The one and only relationship i ever had was i guess the worst break up...lol...after being with him for 6 years, he proposed to me the christmas before last in front of my family and then he broke up with me for another girl he met while he was in school just 2 months after he got on his one knee....but they are happy now and i wish them the best of luck, because obviously we werent meant for each other.
I'd been dating a guy for two years, was head over heels for him, he became my best friend confidant etc...was over there one weekend and we were talking and I told him how my biggest fear was to just be forgotten again(as that is what had happend with previous relationships they just "forgot" to ever call me again)..... after I left I didn't hear from him for two weeks (used to talking everyday) he wouldn't answer his phone, then when I finally got a call from him he told me that "it just didn't feel right" I was devistated
I walked in on my ex and one of the guys she went to school with. I just turned around and walk out of the situation for good. That isn't the worst of it. About a month later people were asking me how I could that to someone. Apparently she told everyone she knew that I had been caught cheating on her. I may have lost a girlfriend but I did gain a couple of great friends. Her dad and brothers and I still get along great. which burns her everytime she thinks about it. And I'm loving it.
ok, lets share this with complete strangers...lol...
my worst, i was working on the cruise ship....i was working a 6 month contract...i was in bermuda...and on my birthday, i call my girl back home...i was feeling all alone..i missed her...and needed to hear a warm loving voice....and she tells me that she wants to tell me something....she has been having an affair for 2 months...i had been away from home for 3 mths..and she told me she wanted to break up with me.....
it was the worst.....
so from home....
and on my birthday....
and the thought of her with someone else...and someone i thought would never ever do that to me....

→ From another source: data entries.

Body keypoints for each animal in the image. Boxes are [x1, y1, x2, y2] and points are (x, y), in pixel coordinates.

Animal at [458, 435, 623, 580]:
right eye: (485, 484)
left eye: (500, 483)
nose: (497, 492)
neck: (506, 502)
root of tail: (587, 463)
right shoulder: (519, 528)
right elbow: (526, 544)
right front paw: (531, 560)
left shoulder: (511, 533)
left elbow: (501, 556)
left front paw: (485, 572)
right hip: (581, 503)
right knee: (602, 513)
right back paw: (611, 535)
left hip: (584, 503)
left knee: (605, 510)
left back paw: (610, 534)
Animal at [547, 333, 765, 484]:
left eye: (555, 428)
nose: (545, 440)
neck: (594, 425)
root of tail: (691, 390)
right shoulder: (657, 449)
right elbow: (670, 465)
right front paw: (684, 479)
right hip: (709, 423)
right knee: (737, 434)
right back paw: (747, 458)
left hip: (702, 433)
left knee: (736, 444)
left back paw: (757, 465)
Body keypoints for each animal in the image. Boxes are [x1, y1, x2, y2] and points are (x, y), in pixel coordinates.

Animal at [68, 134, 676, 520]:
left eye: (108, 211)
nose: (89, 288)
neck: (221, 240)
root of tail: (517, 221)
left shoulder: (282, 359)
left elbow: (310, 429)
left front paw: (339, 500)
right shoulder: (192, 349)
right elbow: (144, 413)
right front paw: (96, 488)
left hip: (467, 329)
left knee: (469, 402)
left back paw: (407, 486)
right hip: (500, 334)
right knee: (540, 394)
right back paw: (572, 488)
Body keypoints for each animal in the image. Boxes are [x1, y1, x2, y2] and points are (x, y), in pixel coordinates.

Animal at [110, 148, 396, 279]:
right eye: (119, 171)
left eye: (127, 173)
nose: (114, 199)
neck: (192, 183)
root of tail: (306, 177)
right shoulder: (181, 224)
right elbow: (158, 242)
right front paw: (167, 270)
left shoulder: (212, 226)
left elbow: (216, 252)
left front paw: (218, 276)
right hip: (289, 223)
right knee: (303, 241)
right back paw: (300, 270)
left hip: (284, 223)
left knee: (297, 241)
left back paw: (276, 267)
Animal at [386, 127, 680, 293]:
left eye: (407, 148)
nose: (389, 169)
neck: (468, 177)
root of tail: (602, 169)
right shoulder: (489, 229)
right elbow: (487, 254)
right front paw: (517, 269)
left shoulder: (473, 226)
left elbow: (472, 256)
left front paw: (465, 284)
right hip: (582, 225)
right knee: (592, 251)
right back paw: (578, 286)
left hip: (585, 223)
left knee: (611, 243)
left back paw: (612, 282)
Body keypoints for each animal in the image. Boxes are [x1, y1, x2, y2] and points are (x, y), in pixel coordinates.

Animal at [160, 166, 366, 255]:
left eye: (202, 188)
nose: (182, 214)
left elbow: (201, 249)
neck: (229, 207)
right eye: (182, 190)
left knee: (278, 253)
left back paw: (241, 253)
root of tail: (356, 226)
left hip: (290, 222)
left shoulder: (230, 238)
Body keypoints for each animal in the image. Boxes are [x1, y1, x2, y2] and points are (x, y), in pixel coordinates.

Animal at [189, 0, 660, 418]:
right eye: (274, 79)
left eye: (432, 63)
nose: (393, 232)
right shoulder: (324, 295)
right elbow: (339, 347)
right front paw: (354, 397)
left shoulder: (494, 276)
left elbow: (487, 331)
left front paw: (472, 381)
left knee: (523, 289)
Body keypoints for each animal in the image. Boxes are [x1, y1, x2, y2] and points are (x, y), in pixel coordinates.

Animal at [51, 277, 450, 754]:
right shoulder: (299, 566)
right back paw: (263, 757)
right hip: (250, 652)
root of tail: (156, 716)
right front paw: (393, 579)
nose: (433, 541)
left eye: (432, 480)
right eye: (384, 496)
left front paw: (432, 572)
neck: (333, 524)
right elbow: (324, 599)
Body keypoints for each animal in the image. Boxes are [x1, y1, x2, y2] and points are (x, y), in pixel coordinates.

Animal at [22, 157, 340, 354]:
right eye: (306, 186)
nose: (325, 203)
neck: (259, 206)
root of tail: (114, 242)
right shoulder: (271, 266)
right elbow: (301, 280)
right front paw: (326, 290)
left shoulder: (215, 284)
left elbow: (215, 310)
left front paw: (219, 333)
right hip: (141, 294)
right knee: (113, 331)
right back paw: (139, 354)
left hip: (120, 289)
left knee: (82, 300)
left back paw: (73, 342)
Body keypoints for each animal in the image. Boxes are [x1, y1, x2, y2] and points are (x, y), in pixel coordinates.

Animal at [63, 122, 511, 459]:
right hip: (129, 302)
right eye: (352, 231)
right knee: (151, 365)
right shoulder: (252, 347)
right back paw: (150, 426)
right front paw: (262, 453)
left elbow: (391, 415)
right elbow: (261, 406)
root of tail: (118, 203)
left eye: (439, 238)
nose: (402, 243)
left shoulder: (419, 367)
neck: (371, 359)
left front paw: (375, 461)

Hallo to you,how are you..I must say so many tragic things that happened and I thought one of mine could compare it doesn't even come close to these bad deals..My worst was my last,because I never thought I could end something before I stoped loving them,but had to..
He he he - worst breakup? how about my marriage - it went something like this
Me: "what's wrong, you've avoided the question for months, and don't tell me you're tired or stressed -tell me the truth"
Her: "I haven't loved you for a year now, sorry, I just outgrew our relationship, I love you, but I'm not in love with you (ya, she said it), I'm soo sorry, maybe I should move out, I still see you being a big part of my life, just not married, please don't hate me, I can't help how I feel"
Me: "whaaaat?? for a year? why not give us a chance to try to save the marriage, councelling, vacation - why didn't you come to me a year ago with this, I've been worried sick about you?"
Her: "No, It's over, I feel terrible"
10 minutes later...
Me: "you're leaving already?"
Her: "going to live with my mom, bye"
(YAAA - I can honestly say I've never been hurt more - but she was right, we didn't have much of a marriage left to save by then )
I caught my girl in bed with a man twice her age...and who was supposed to be my friend. I felt so angry and betrayed and hurt. I threw his clothes out the bedroom window, to the ground 3 floors down. I called them every name in the book and threw them both out to the hallway of the building, naked and all. Then I felt awesome! And I'm not even an angry person, but apparently I don't like being treated like crap.